- Seyyed Mahalleh Location within Iran
- Coordinates: 36°41′54″N 51°06′09″E﻿ / ﻿36.69833°N 51.10250°E
- Country: Iran
- Province: Mazandaran
- County: Abbasabad
- District: Central
- Rural District: Langarud-e Sharqi

Population (2016)
- • Total: 1,005
- Time zone: UTC+3:30 (IRST)

= Seyyed Mahalleh, Abbasabad =

Village in Mazandaran province, Iran

Seyyed Mahalleh (سيدمحله) (Note: Also romanized as Seyyed Maḩalleh) is a village in, and the capital of, Langarud-e Sharqi Rural District (Note: Formerly Langarud Rural District) in the Central District of Abbasabad County, Mazandaran province, Iran.

==Demographics==
===Population===
At the time of the 2006 National Census, the village's population was 782 in 224 households, when it was in Langarud Rural District (Note: Renamed Langarud-e Sharqi Rural District) of the former Abbasabad District in Tonekabon County.
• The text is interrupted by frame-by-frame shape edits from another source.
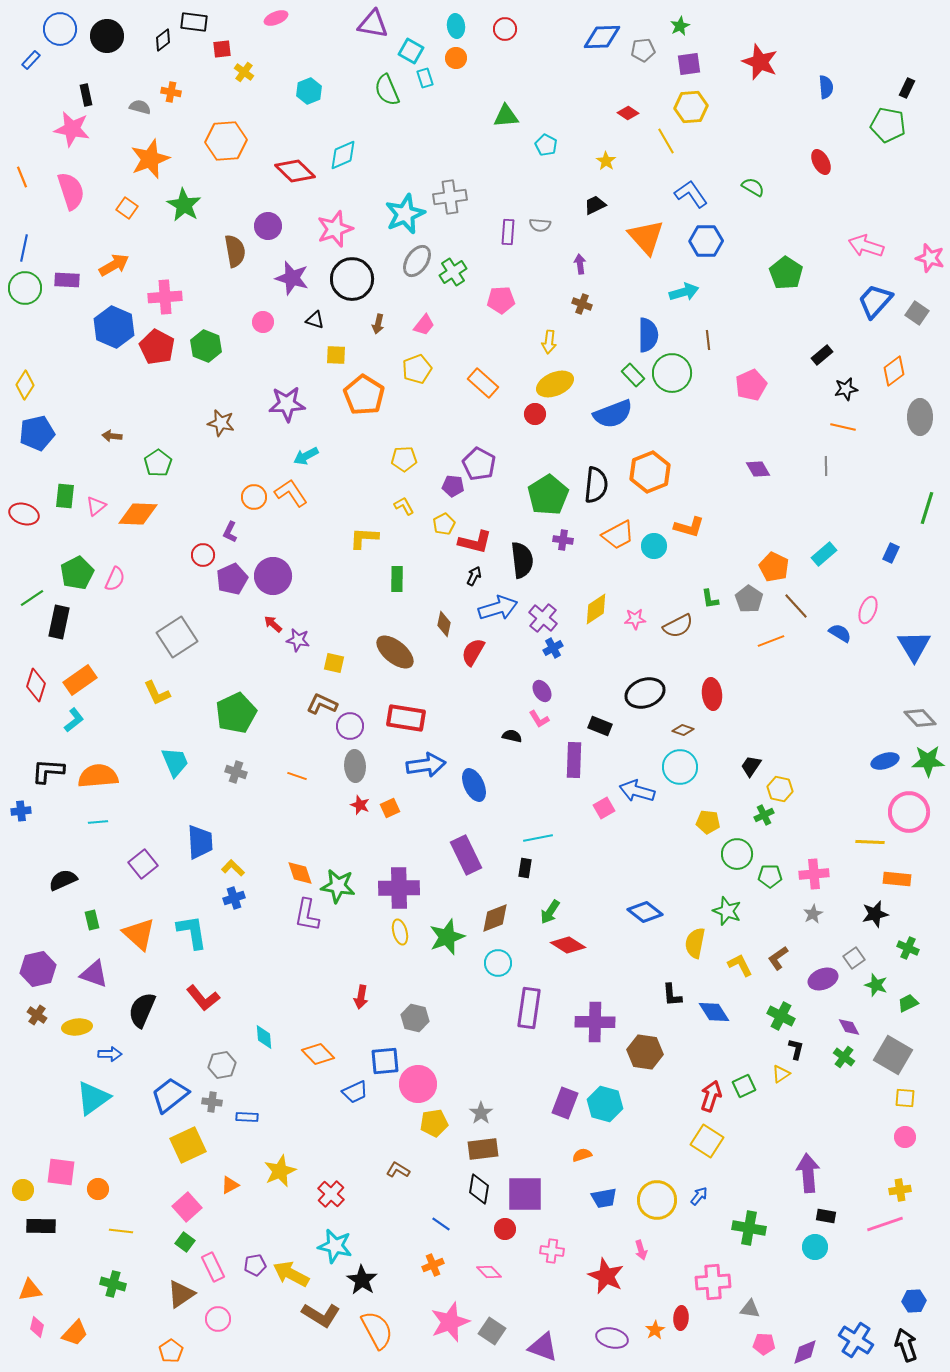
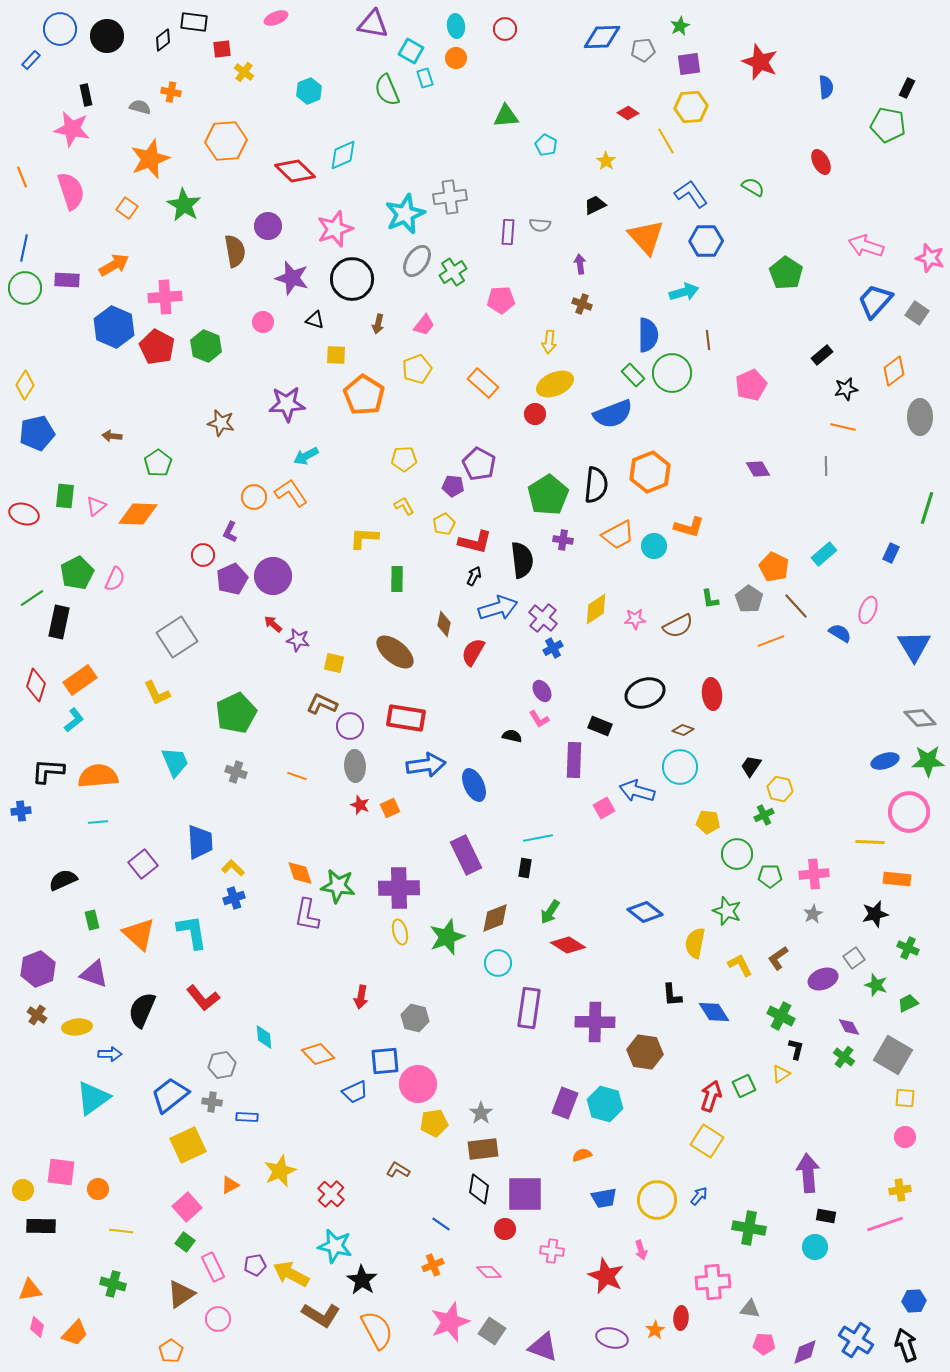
purple hexagon at (38, 969): rotated 8 degrees counterclockwise
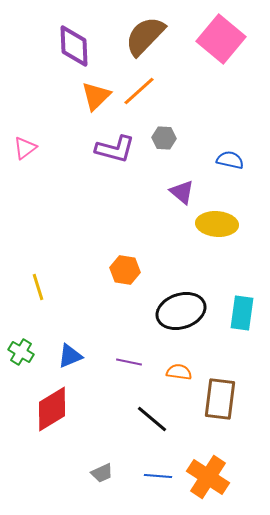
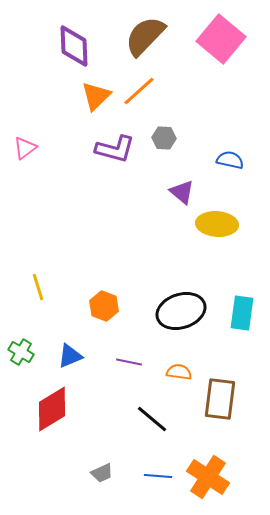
orange hexagon: moved 21 px left, 36 px down; rotated 12 degrees clockwise
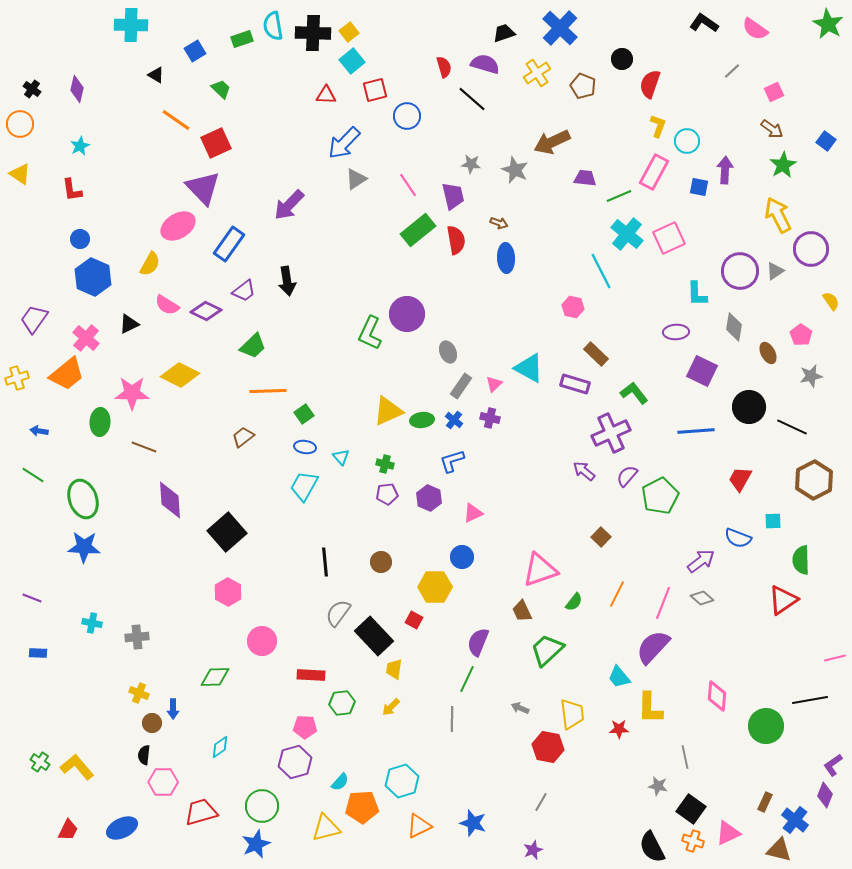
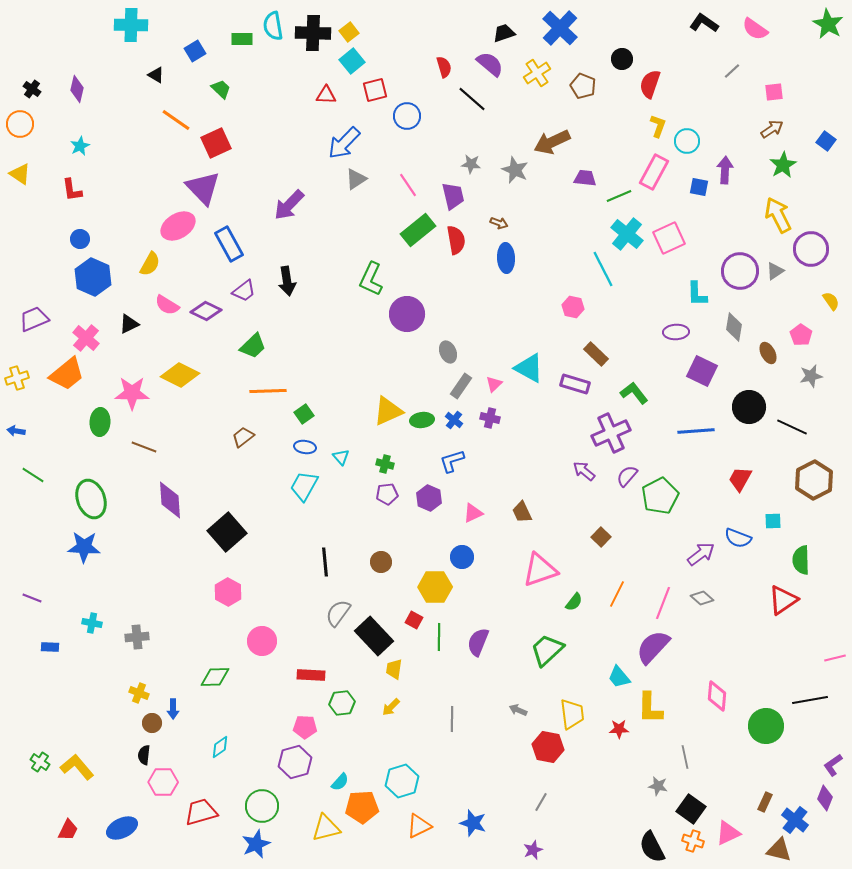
green rectangle at (242, 39): rotated 20 degrees clockwise
purple semicircle at (485, 64): moved 5 px right; rotated 24 degrees clockwise
pink square at (774, 92): rotated 18 degrees clockwise
brown arrow at (772, 129): rotated 70 degrees counterclockwise
blue rectangle at (229, 244): rotated 64 degrees counterclockwise
cyan line at (601, 271): moved 2 px right, 2 px up
purple trapezoid at (34, 319): rotated 32 degrees clockwise
green L-shape at (370, 333): moved 1 px right, 54 px up
blue arrow at (39, 431): moved 23 px left
green ellipse at (83, 499): moved 8 px right
purple arrow at (701, 561): moved 7 px up
brown trapezoid at (522, 611): moved 99 px up
blue rectangle at (38, 653): moved 12 px right, 6 px up
green line at (467, 679): moved 28 px left, 42 px up; rotated 24 degrees counterclockwise
gray arrow at (520, 708): moved 2 px left, 2 px down
purple diamond at (825, 795): moved 3 px down
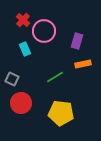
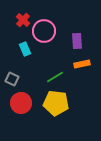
purple rectangle: rotated 21 degrees counterclockwise
orange rectangle: moved 1 px left
yellow pentagon: moved 5 px left, 10 px up
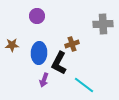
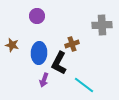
gray cross: moved 1 px left, 1 px down
brown star: rotated 16 degrees clockwise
The following census in 2011 counted 951 people in 298 households, by which time the district had been separated from the county in the establishment of Abbasabad County. The rural district was transferred to the new Central District and renamed Langarud-e Sharqi Rural District. The 2016 census measured the population of the village as 1,005 people in 330 households.